● **WHAT YOU SHOULD DO**:
Reproduce every one of the rows below verbatim, but leave the pictures out of your answer.

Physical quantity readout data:
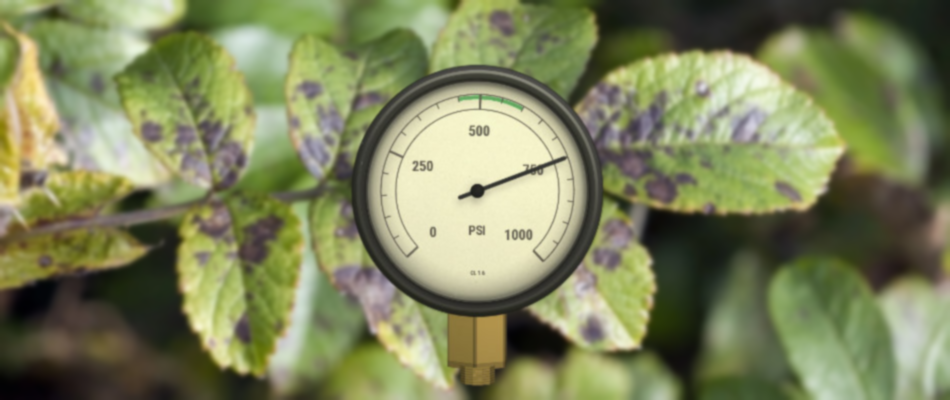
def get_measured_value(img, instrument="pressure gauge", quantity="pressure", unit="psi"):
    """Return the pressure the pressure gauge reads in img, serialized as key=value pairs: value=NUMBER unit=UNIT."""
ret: value=750 unit=psi
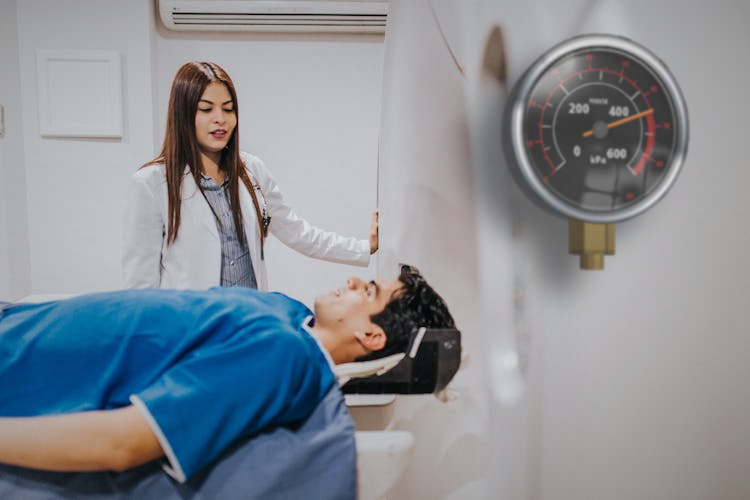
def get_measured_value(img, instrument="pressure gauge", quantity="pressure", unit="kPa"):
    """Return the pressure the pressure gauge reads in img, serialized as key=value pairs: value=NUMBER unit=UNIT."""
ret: value=450 unit=kPa
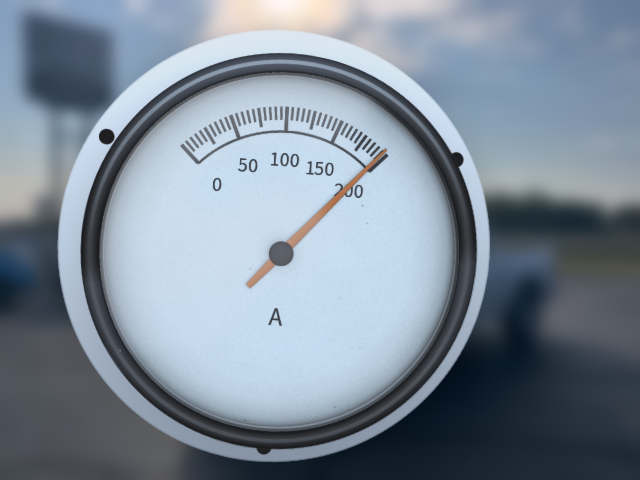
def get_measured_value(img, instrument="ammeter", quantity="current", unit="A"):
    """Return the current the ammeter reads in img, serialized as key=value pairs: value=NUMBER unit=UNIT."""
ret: value=195 unit=A
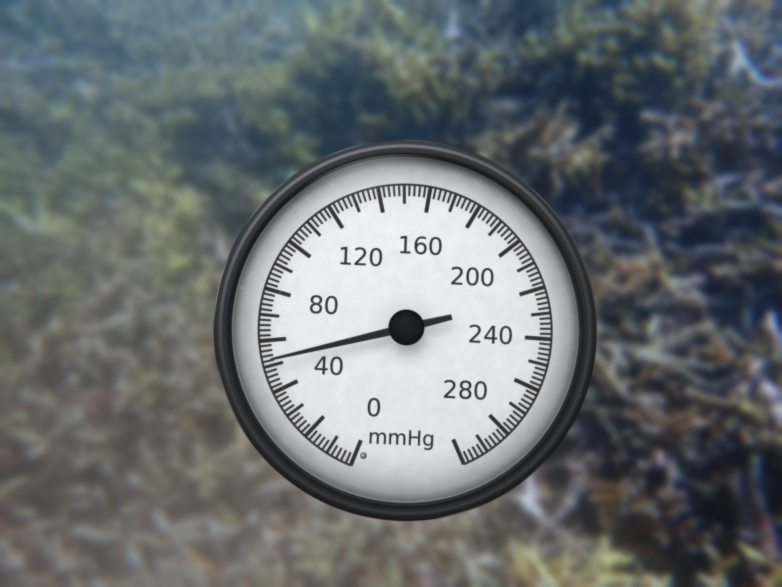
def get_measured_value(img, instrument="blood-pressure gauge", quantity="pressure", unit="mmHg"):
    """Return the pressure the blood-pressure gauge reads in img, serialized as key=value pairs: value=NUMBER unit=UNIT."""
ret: value=52 unit=mmHg
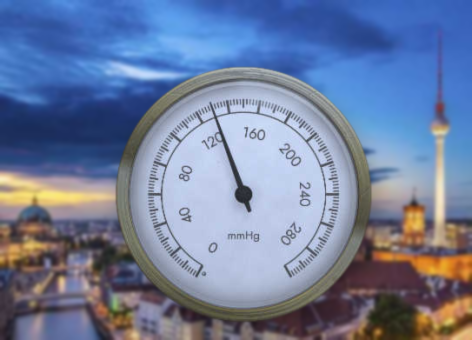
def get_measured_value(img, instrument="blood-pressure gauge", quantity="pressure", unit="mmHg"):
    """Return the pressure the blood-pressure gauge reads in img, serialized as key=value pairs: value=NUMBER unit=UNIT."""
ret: value=130 unit=mmHg
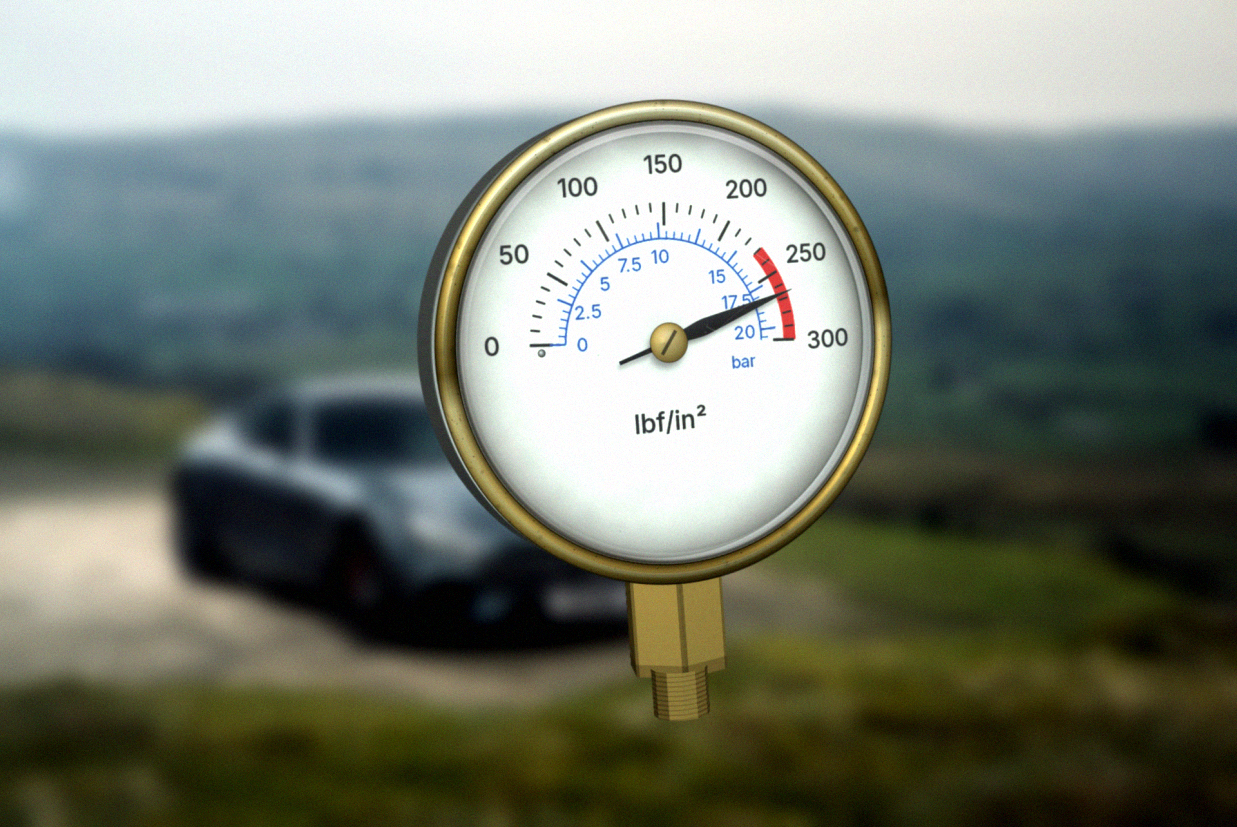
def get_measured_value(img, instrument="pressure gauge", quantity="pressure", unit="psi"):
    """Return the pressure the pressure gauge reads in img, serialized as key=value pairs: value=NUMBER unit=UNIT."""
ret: value=265 unit=psi
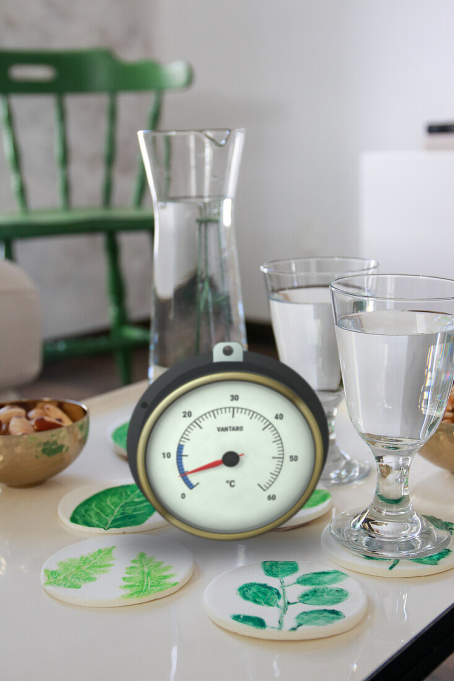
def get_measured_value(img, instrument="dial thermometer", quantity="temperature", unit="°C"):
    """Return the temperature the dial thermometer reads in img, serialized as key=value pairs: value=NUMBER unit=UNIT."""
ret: value=5 unit=°C
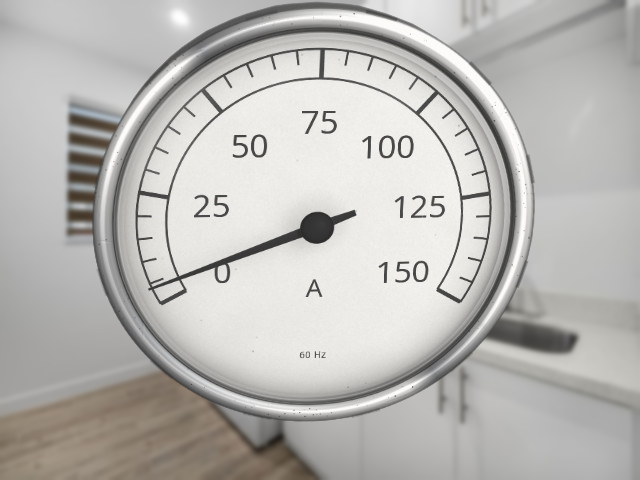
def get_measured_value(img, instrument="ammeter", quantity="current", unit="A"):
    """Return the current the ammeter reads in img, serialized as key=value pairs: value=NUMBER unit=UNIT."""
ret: value=5 unit=A
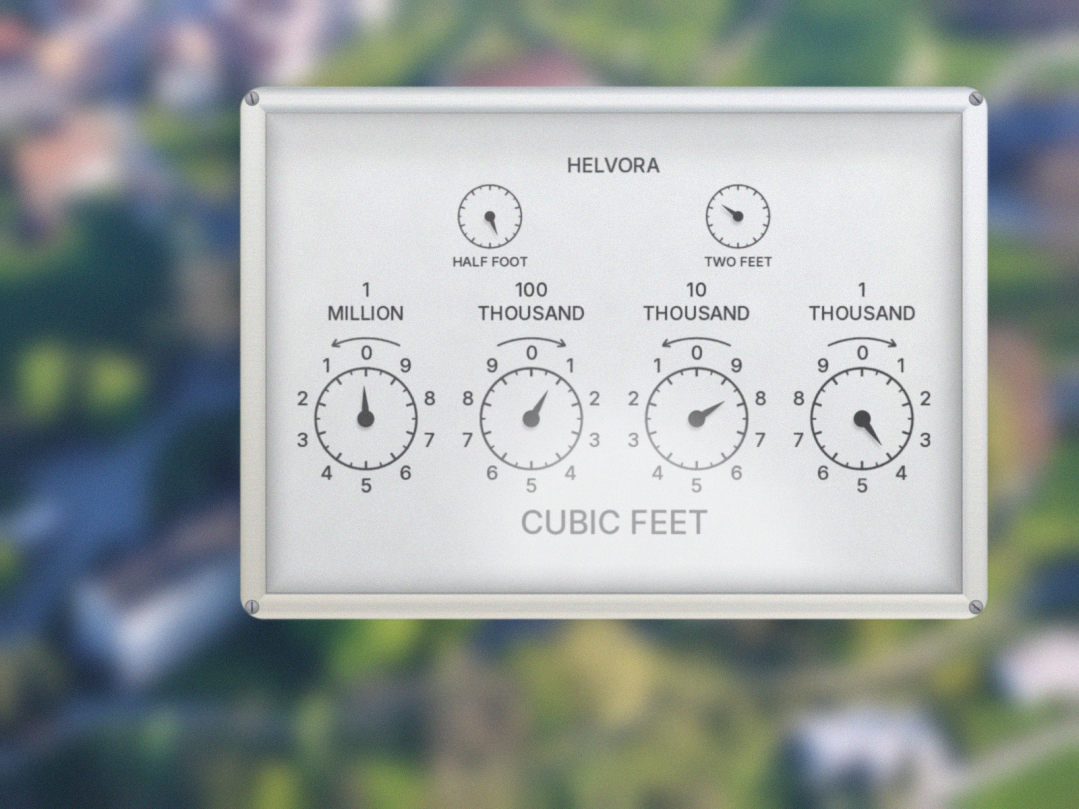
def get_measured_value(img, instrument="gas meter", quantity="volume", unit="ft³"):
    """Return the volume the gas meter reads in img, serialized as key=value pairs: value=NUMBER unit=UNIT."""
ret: value=8400 unit=ft³
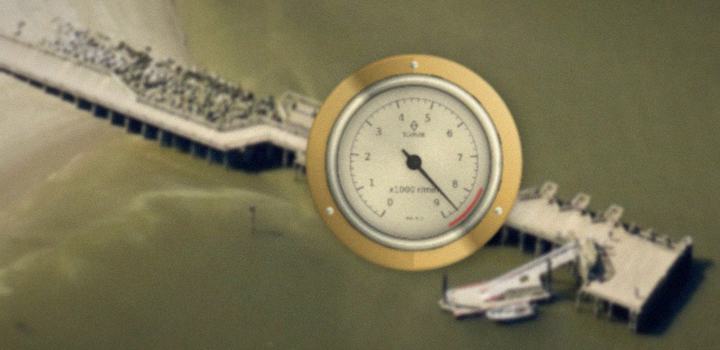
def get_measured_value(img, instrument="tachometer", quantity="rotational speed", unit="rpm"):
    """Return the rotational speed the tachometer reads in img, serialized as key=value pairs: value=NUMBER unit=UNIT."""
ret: value=8600 unit=rpm
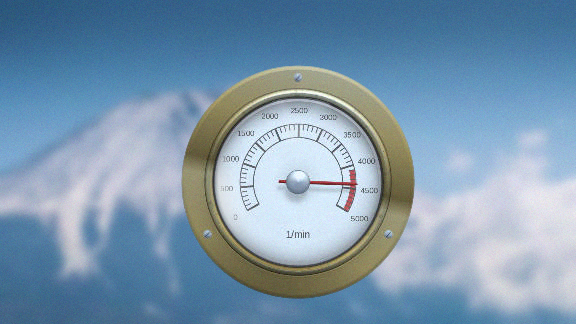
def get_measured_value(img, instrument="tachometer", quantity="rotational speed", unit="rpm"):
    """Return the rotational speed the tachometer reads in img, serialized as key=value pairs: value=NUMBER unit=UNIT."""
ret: value=4400 unit=rpm
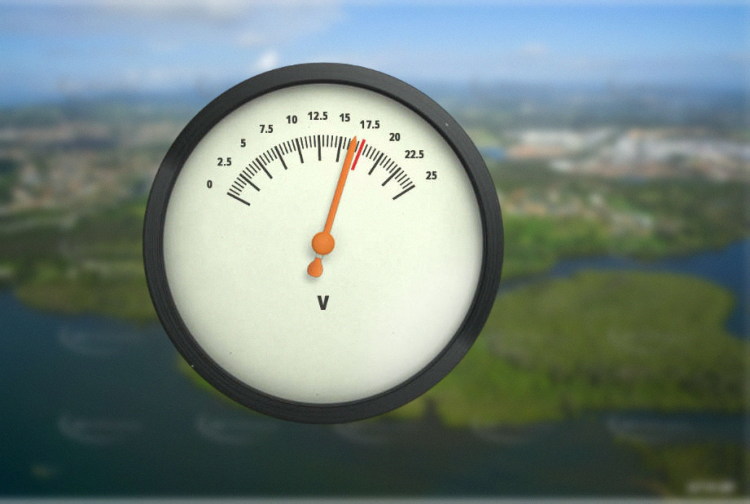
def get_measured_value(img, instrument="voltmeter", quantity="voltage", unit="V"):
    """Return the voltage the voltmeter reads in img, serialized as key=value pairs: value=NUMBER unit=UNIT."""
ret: value=16.5 unit=V
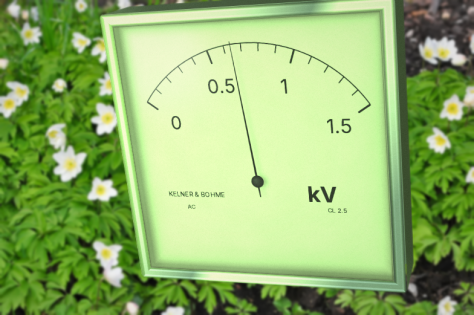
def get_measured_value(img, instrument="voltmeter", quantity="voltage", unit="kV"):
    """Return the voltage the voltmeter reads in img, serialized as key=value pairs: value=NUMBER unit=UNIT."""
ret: value=0.65 unit=kV
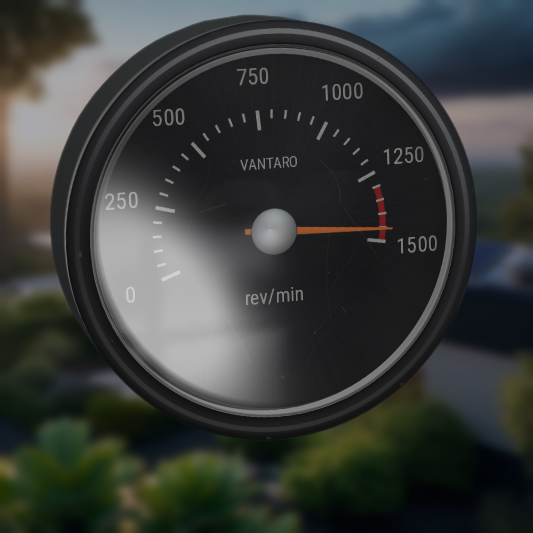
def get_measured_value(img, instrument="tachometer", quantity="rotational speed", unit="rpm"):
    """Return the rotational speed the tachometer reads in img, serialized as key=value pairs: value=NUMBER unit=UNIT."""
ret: value=1450 unit=rpm
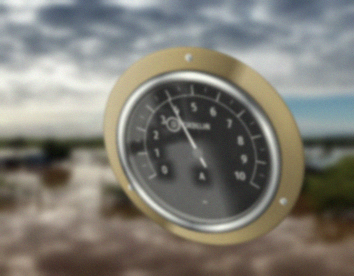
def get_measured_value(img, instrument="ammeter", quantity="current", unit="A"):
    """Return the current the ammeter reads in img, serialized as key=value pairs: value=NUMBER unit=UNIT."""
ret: value=4 unit=A
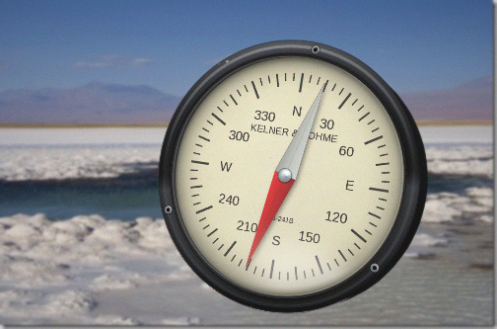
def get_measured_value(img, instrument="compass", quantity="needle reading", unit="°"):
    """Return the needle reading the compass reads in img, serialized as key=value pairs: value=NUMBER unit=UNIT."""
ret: value=195 unit=°
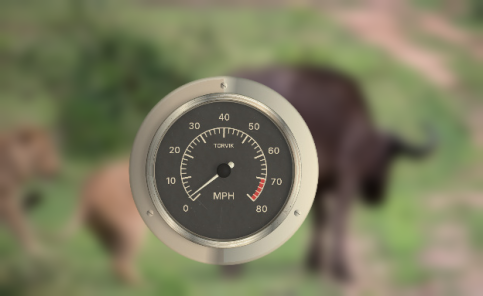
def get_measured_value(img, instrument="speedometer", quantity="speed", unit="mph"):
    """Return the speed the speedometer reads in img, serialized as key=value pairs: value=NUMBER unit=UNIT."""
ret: value=2 unit=mph
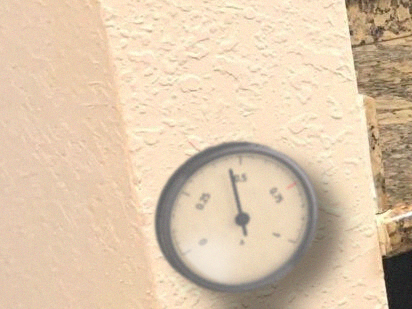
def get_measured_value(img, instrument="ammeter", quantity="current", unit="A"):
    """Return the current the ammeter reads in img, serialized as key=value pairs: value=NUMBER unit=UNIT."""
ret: value=0.45 unit=A
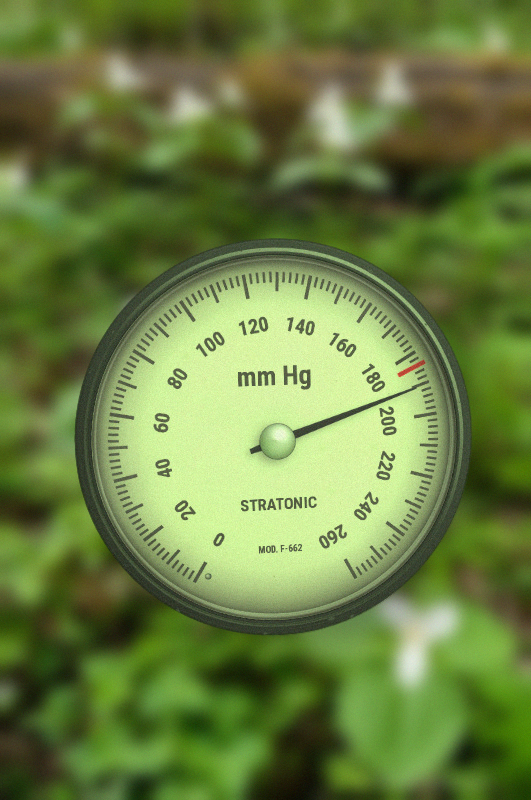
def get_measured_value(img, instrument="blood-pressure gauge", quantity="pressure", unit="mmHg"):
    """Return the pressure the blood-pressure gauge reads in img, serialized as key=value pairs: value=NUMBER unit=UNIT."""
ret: value=190 unit=mmHg
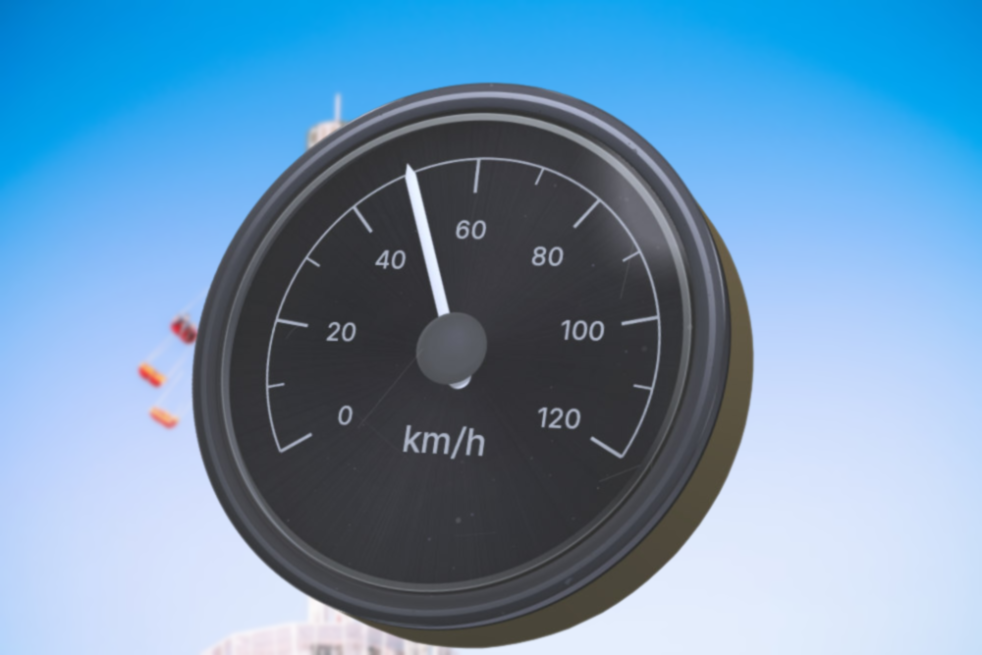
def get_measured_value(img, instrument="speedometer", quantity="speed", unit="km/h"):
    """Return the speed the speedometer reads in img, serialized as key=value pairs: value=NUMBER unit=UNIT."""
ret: value=50 unit=km/h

● **SOLUTION TO THIS TASK**:
def get_measured_value(img, instrument="pressure gauge", quantity="pressure", unit="psi"):
    """Return the pressure the pressure gauge reads in img, serialized as key=value pairs: value=NUMBER unit=UNIT."""
ret: value=750 unit=psi
def get_measured_value(img, instrument="pressure gauge", quantity="pressure", unit="kPa"):
    """Return the pressure the pressure gauge reads in img, serialized as key=value pairs: value=NUMBER unit=UNIT."""
ret: value=450 unit=kPa
def get_measured_value(img, instrument="ammeter", quantity="current", unit="A"):
    """Return the current the ammeter reads in img, serialized as key=value pairs: value=NUMBER unit=UNIT."""
ret: value=195 unit=A
def get_measured_value(img, instrument="blood-pressure gauge", quantity="pressure", unit="mmHg"):
    """Return the pressure the blood-pressure gauge reads in img, serialized as key=value pairs: value=NUMBER unit=UNIT."""
ret: value=52 unit=mmHg
def get_measured_value(img, instrument="blood-pressure gauge", quantity="pressure", unit="mmHg"):
    """Return the pressure the blood-pressure gauge reads in img, serialized as key=value pairs: value=NUMBER unit=UNIT."""
ret: value=130 unit=mmHg
def get_measured_value(img, instrument="pressure gauge", quantity="pressure", unit="psi"):
    """Return the pressure the pressure gauge reads in img, serialized as key=value pairs: value=NUMBER unit=UNIT."""
ret: value=265 unit=psi
def get_measured_value(img, instrument="dial thermometer", quantity="temperature", unit="°C"):
    """Return the temperature the dial thermometer reads in img, serialized as key=value pairs: value=NUMBER unit=UNIT."""
ret: value=5 unit=°C
def get_measured_value(img, instrument="ammeter", quantity="current", unit="A"):
    """Return the current the ammeter reads in img, serialized as key=value pairs: value=NUMBER unit=UNIT."""
ret: value=5 unit=A
def get_measured_value(img, instrument="gas meter", quantity="volume", unit="ft³"):
    """Return the volume the gas meter reads in img, serialized as key=value pairs: value=NUMBER unit=UNIT."""
ret: value=8400 unit=ft³
def get_measured_value(img, instrument="tachometer", quantity="rotational speed", unit="rpm"):
    """Return the rotational speed the tachometer reads in img, serialized as key=value pairs: value=NUMBER unit=UNIT."""
ret: value=8600 unit=rpm
def get_measured_value(img, instrument="tachometer", quantity="rotational speed", unit="rpm"):
    """Return the rotational speed the tachometer reads in img, serialized as key=value pairs: value=NUMBER unit=UNIT."""
ret: value=4400 unit=rpm
def get_measured_value(img, instrument="voltmeter", quantity="voltage", unit="V"):
    """Return the voltage the voltmeter reads in img, serialized as key=value pairs: value=NUMBER unit=UNIT."""
ret: value=16.5 unit=V
def get_measured_value(img, instrument="voltmeter", quantity="voltage", unit="kV"):
    """Return the voltage the voltmeter reads in img, serialized as key=value pairs: value=NUMBER unit=UNIT."""
ret: value=0.65 unit=kV
def get_measured_value(img, instrument="tachometer", quantity="rotational speed", unit="rpm"):
    """Return the rotational speed the tachometer reads in img, serialized as key=value pairs: value=NUMBER unit=UNIT."""
ret: value=1450 unit=rpm
def get_measured_value(img, instrument="ammeter", quantity="current", unit="A"):
    """Return the current the ammeter reads in img, serialized as key=value pairs: value=NUMBER unit=UNIT."""
ret: value=4 unit=A
def get_measured_value(img, instrument="compass", quantity="needle reading", unit="°"):
    """Return the needle reading the compass reads in img, serialized as key=value pairs: value=NUMBER unit=UNIT."""
ret: value=195 unit=°
def get_measured_value(img, instrument="speedometer", quantity="speed", unit="mph"):
    """Return the speed the speedometer reads in img, serialized as key=value pairs: value=NUMBER unit=UNIT."""
ret: value=2 unit=mph
def get_measured_value(img, instrument="ammeter", quantity="current", unit="A"):
    """Return the current the ammeter reads in img, serialized as key=value pairs: value=NUMBER unit=UNIT."""
ret: value=0.45 unit=A
def get_measured_value(img, instrument="blood-pressure gauge", quantity="pressure", unit="mmHg"):
    """Return the pressure the blood-pressure gauge reads in img, serialized as key=value pairs: value=NUMBER unit=UNIT."""
ret: value=190 unit=mmHg
def get_measured_value(img, instrument="speedometer", quantity="speed", unit="km/h"):
    """Return the speed the speedometer reads in img, serialized as key=value pairs: value=NUMBER unit=UNIT."""
ret: value=50 unit=km/h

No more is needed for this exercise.